THE STORMS BELOW: THE TURBULENT LIFE AND TIMES OF HUGH GARNER
Volume 17 Number 2
The story of Hugh Garner, prolific writer of books and short stories throughout the middle years of this century, needed to be told. Garner had done this himself in his autobiography One Damn Thing After Another (Simon and Schuster of Canada, 1975), but he did it at a time in his life when his critical faculties were diminishing - the cumulative effect of years of hard drinking - while his receptivity to editorial advice - never great - had vanished under the weight of success. Thus there was certainly room for a more objective account of the life and work of one of Canada's best-known writers.
In ten well laid-out chapters, Paul Stuewe, who confesses to a certain mental kinship with his subject, follows the young Garner from his entry as an English immigrant with his mother and little brother to join an irresponsible father, through a youth ill spent in Toronto's schools, Depression hardships, a stint in the Spanish Civil War and in the Canadian navy during World War II, to his settling down in Toronto and the final dedication to his profession - writing.
Astutely interweaving the known facts of Garner's life with the many autobiographical features in his fiction, Stuewe presents a convincing portrait of Garner the loner, the anti-establishment man, the journalist, the hack who has to provide for his family, the socialist, the drinker.
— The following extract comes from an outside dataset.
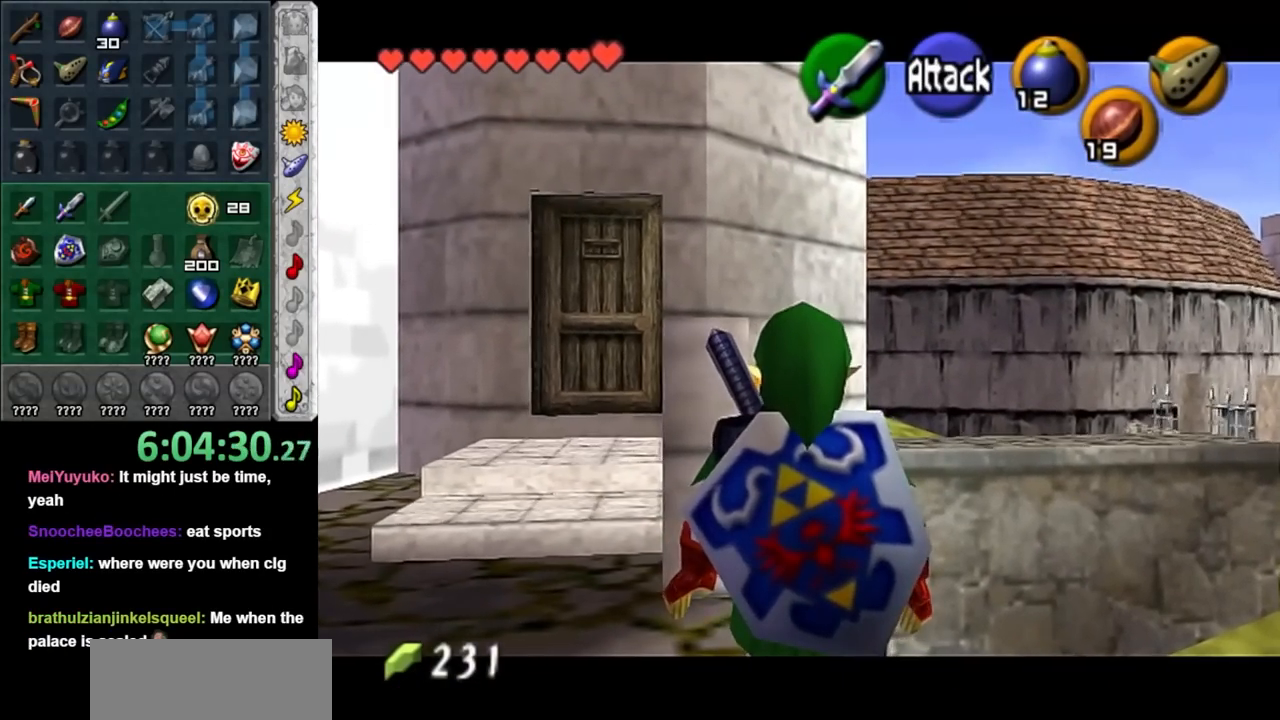
{"buttons": [], "left_stick": "up-right", "right_stick": "center", "events": [[100, "L1", "up"], [467, "left_stick", "up-right"]]}
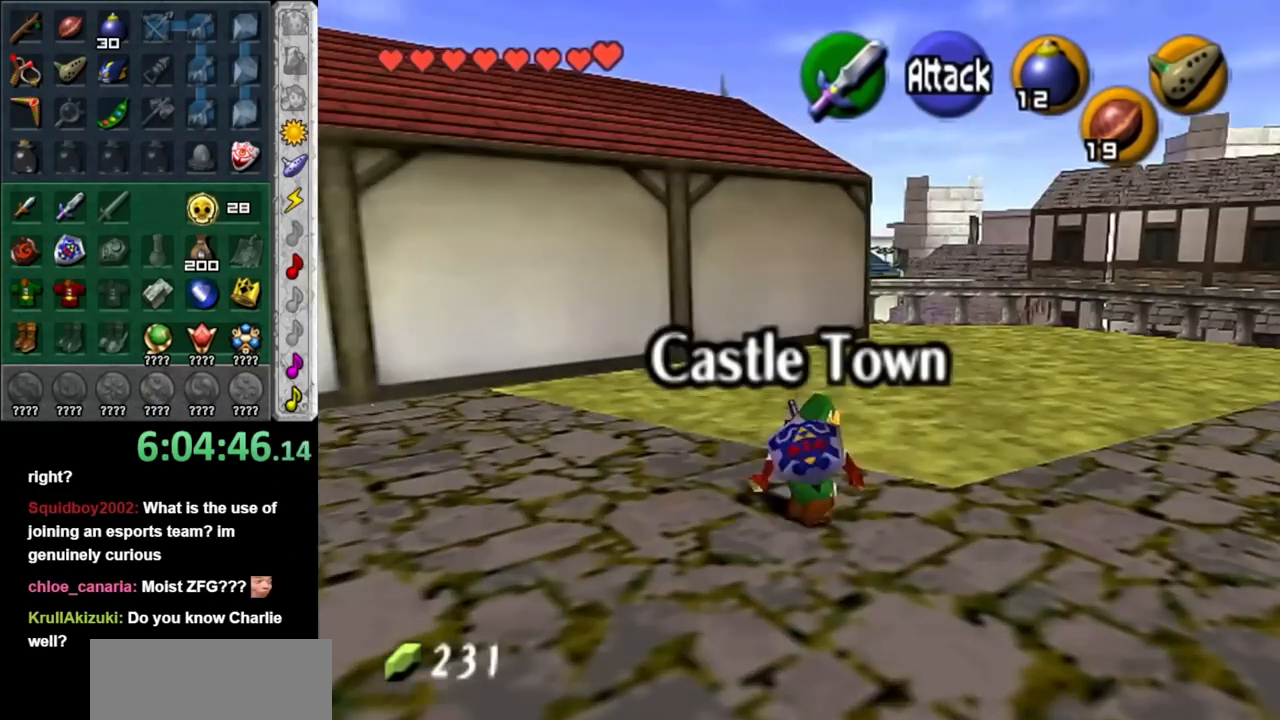
{"buttons": [], "left_stick": "up-right", "right_stick": "center", "events": [[17, "A", "down"], [200, "A", "up"]]}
The one thing that is hardly touched upon is Garner the husband and father. We hear more about Garner the son and the problematic relationship with his mother and her various friends. The book ends with several pages of source notes.
Besides providing a convincing portrait, Steuwe writes in a clear, crisp style that makes for enjoyable reading and places the book well within the reach of the high school student.
Cornelia Fuykschot, Gananoque Secondory School, Gananoque, ON.